● Task data:
============================================================

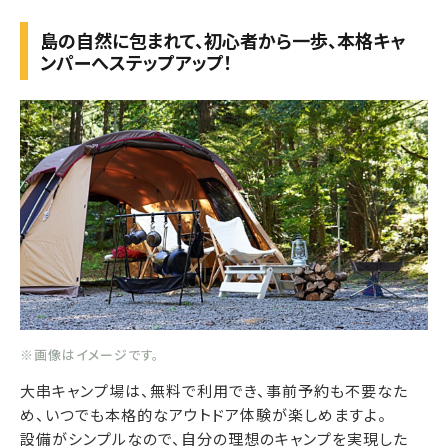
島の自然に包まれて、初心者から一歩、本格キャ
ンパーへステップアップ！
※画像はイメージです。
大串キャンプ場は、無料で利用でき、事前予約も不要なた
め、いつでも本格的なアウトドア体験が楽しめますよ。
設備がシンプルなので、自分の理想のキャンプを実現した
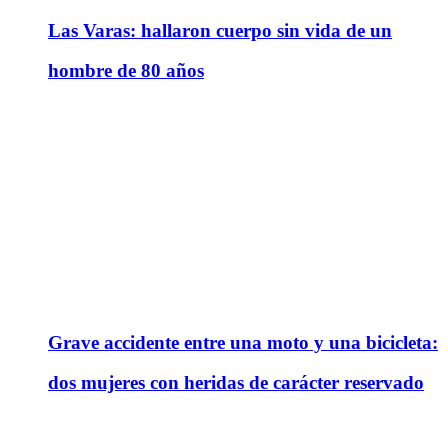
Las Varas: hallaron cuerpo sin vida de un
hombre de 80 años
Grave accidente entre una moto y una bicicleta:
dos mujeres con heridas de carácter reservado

============================================================

● Task item: The pictures in the entries should be left out; output everything else exactly.

● Answer to this exercise:
島の自然に包まれて、初心者から一歩、本格キャ
ンパーへステップアップ！
※画像はイメージです。
大串キャンプ場は、無料で利用でき、事前予約も不要なた
め、いつでも本格的なアウトドア体験が楽しめますよ。
設備がシンプルなので、自分の理想のキャンプを実現した
Las Varas: hallaron cuerpo sin vida de un
hombre de 80 años
Grave accidente entre una moto y una bicicleta:
dos mujeres con heridas de carácter reservado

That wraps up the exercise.